-- START OF Supplied information --

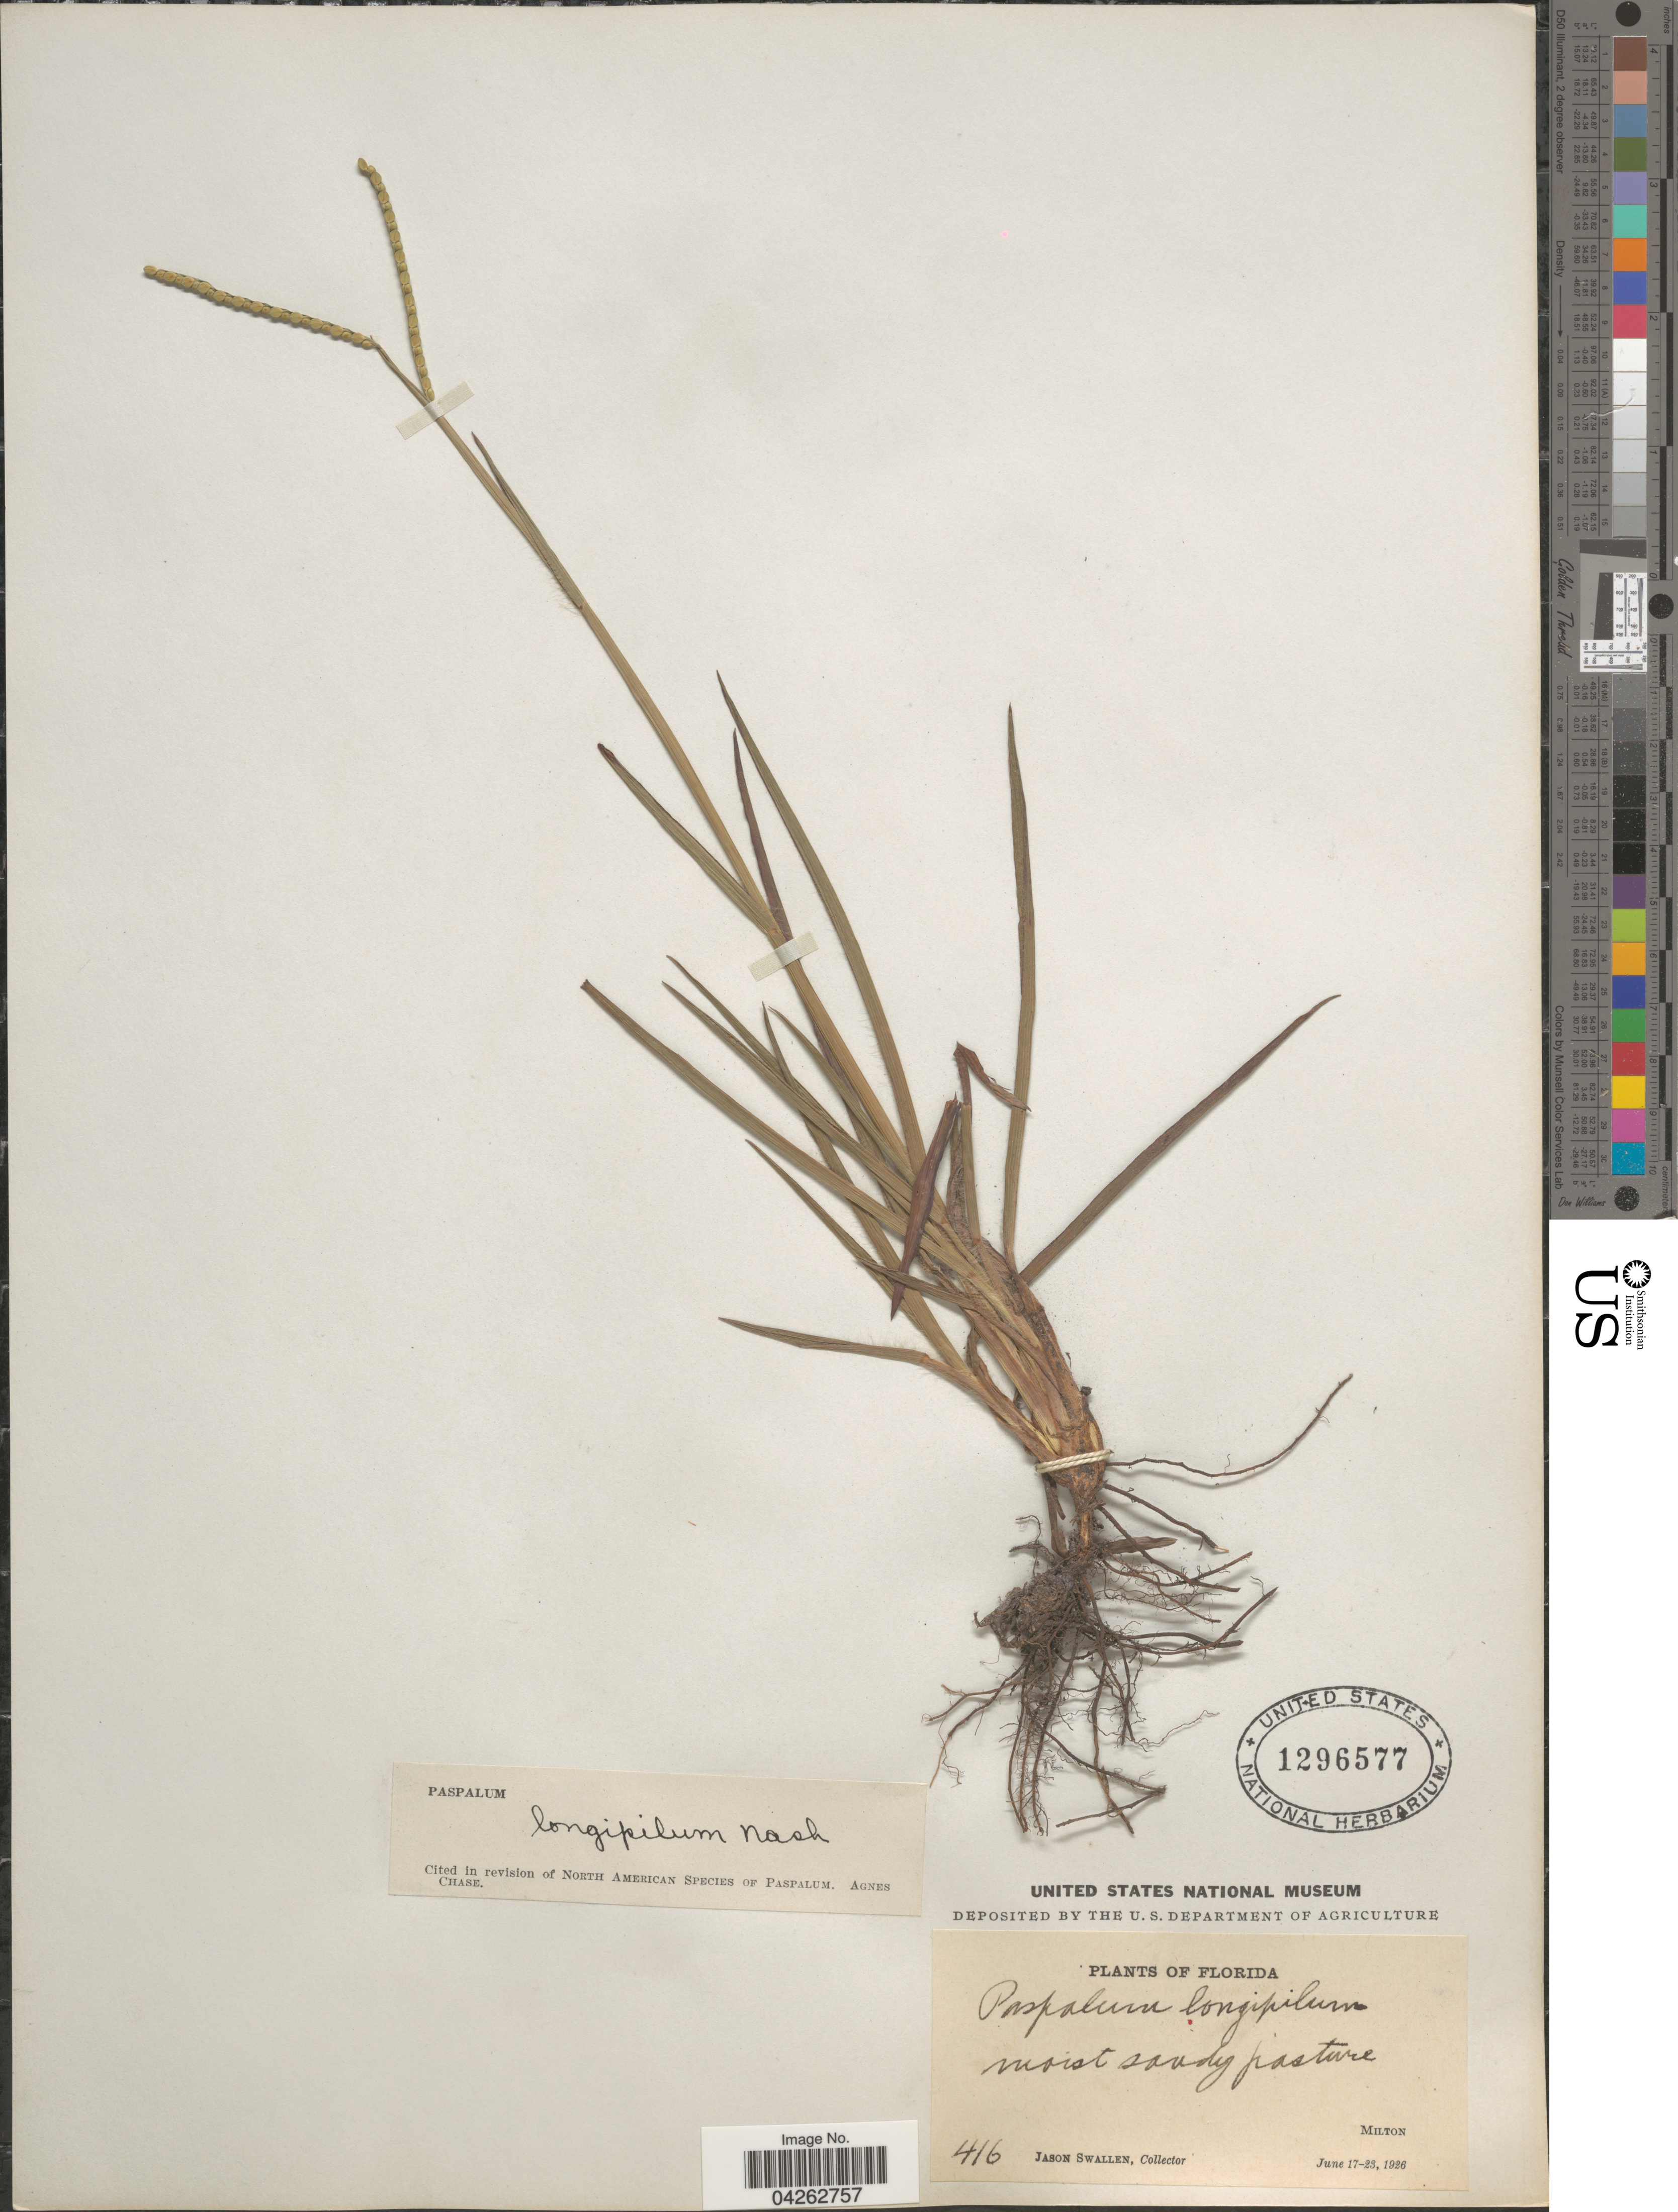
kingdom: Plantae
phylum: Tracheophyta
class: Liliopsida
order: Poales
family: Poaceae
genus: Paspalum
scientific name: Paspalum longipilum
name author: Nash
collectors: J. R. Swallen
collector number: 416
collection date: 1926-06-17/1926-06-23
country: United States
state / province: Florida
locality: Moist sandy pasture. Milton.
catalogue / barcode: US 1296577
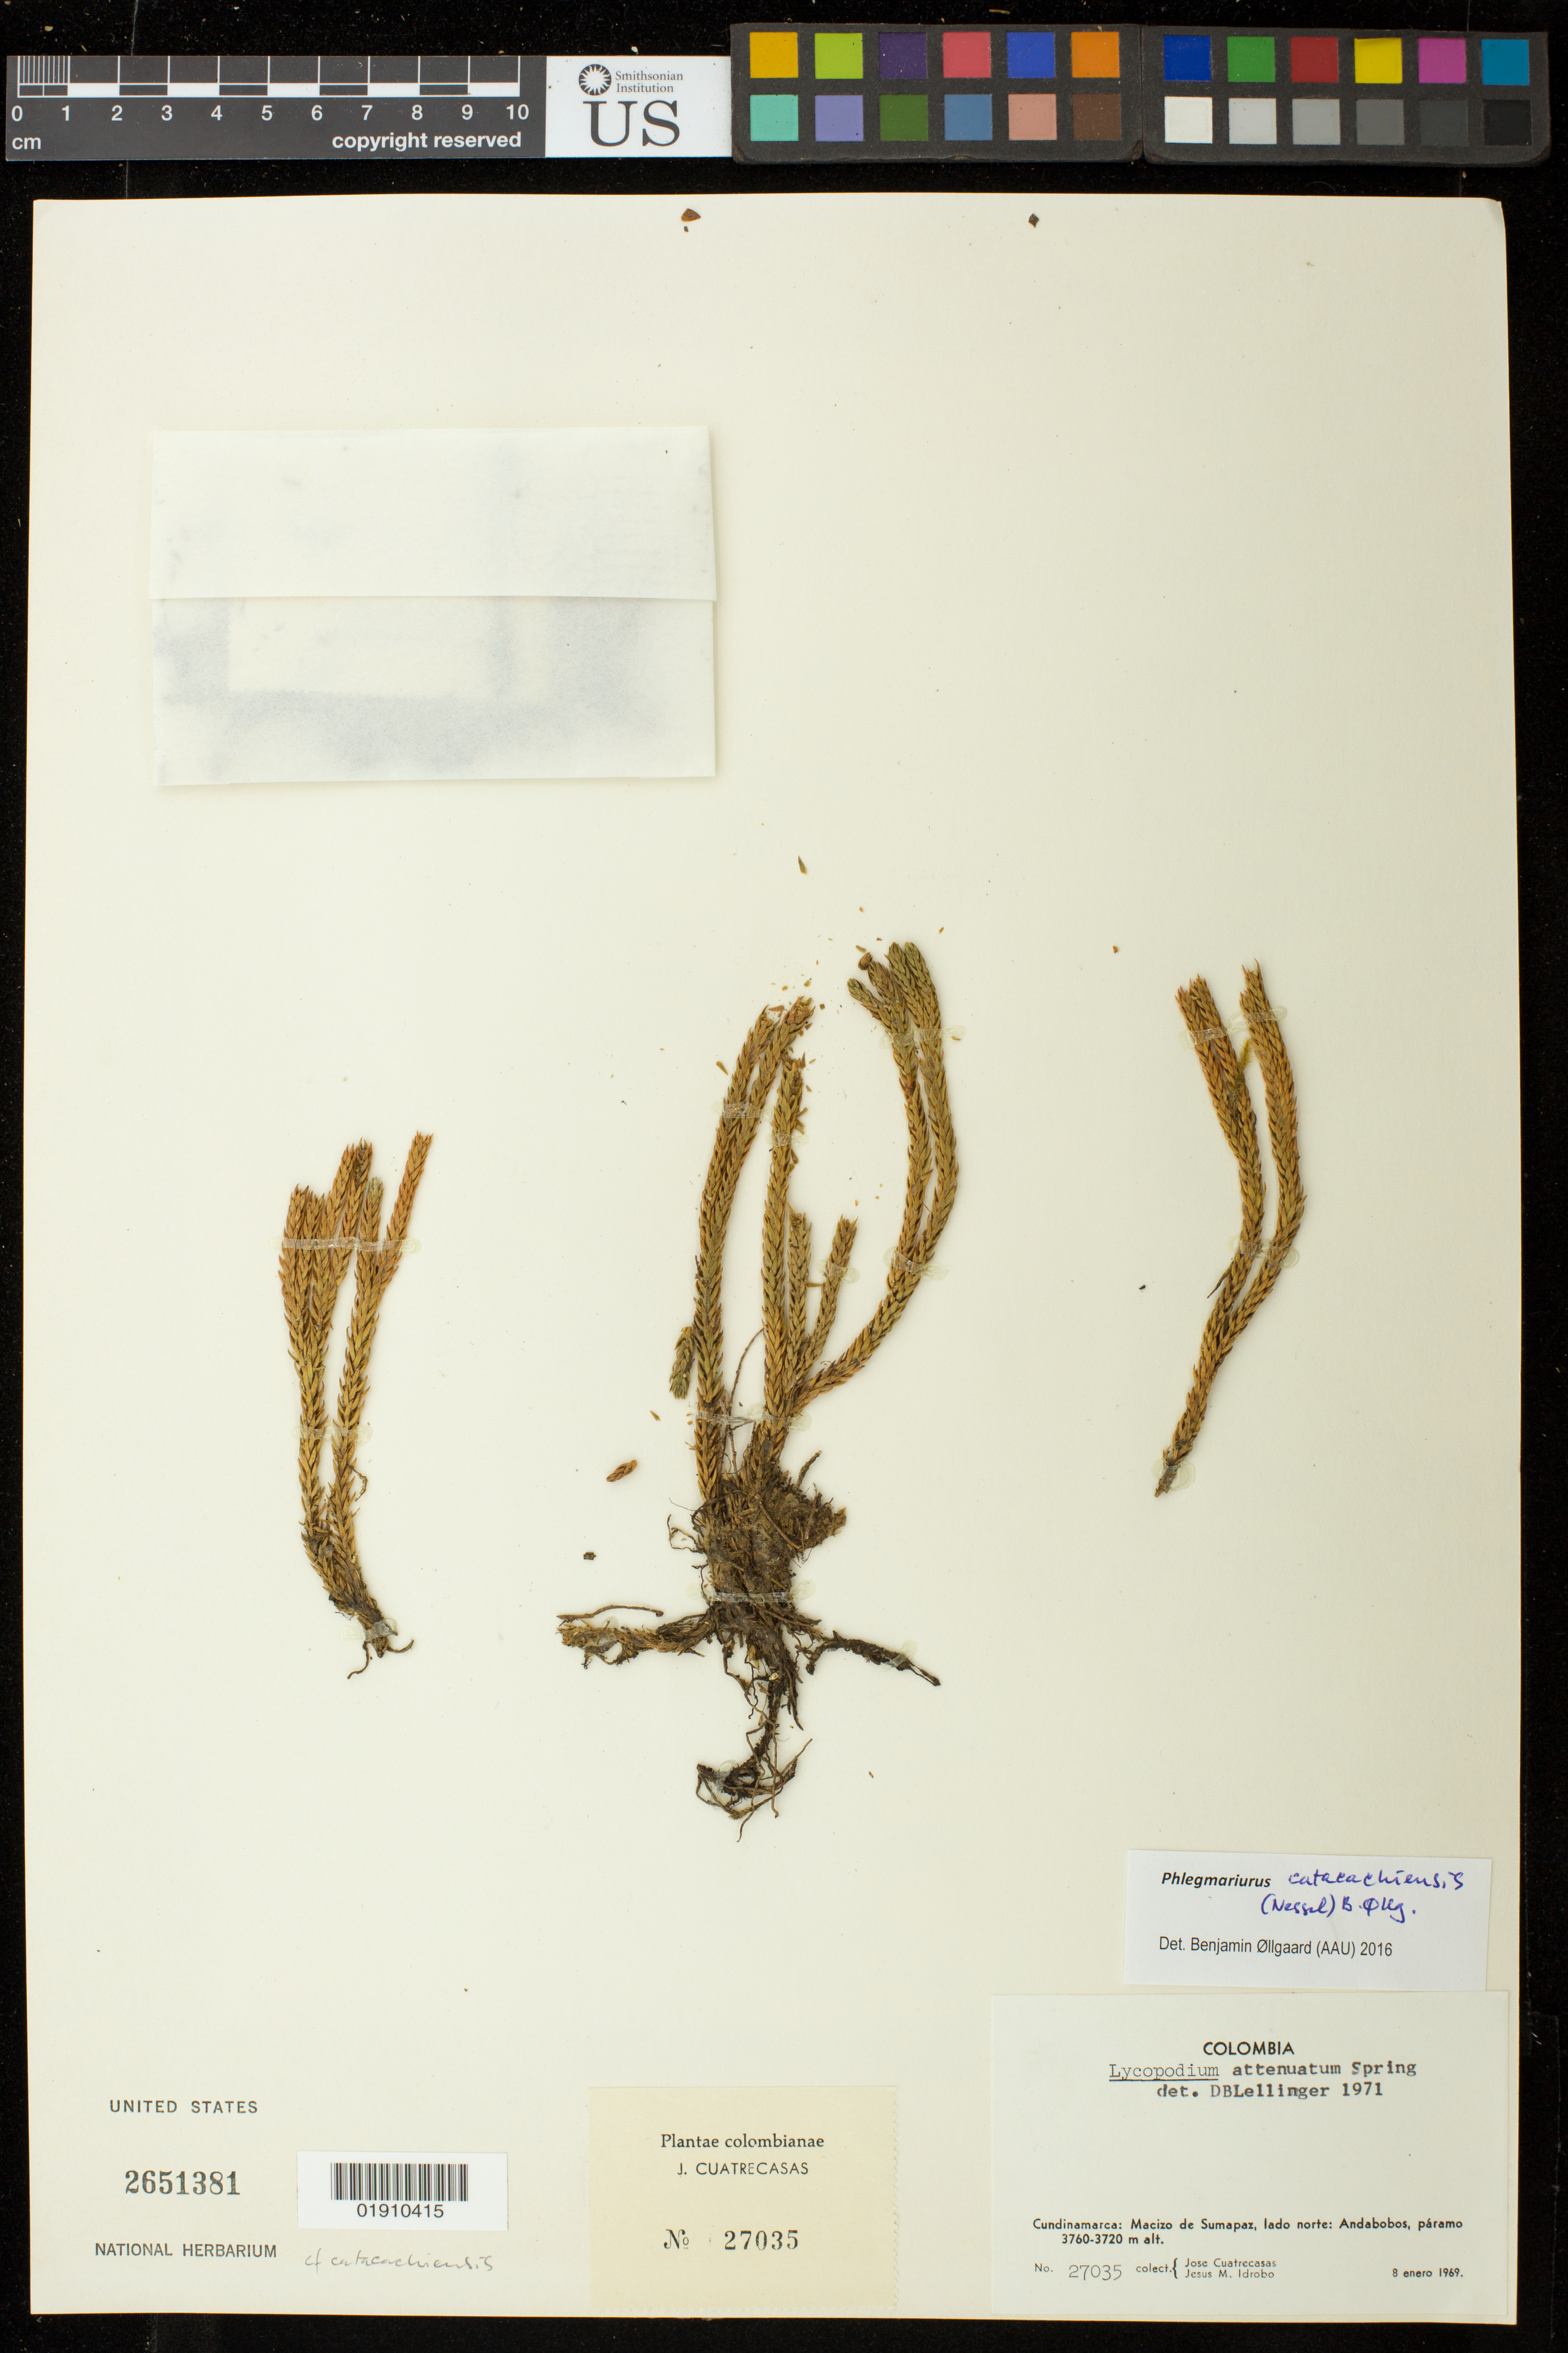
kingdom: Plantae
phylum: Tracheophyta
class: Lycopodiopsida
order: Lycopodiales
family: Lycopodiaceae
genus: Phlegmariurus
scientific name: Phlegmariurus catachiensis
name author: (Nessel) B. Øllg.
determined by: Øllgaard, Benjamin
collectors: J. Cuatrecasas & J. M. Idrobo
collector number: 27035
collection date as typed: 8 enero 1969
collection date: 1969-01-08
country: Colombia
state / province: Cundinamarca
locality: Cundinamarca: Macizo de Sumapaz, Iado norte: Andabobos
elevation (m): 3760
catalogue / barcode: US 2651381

-- END OF Supplied information --

- [Written instruction]
Pull out every line in the items above that contains the string "collection", and list those lines in order.

- [Output]
collection date: 1926-06-17/1926-06-23
collection date as typed: 8 enero 1969
collection date: 1969-01-08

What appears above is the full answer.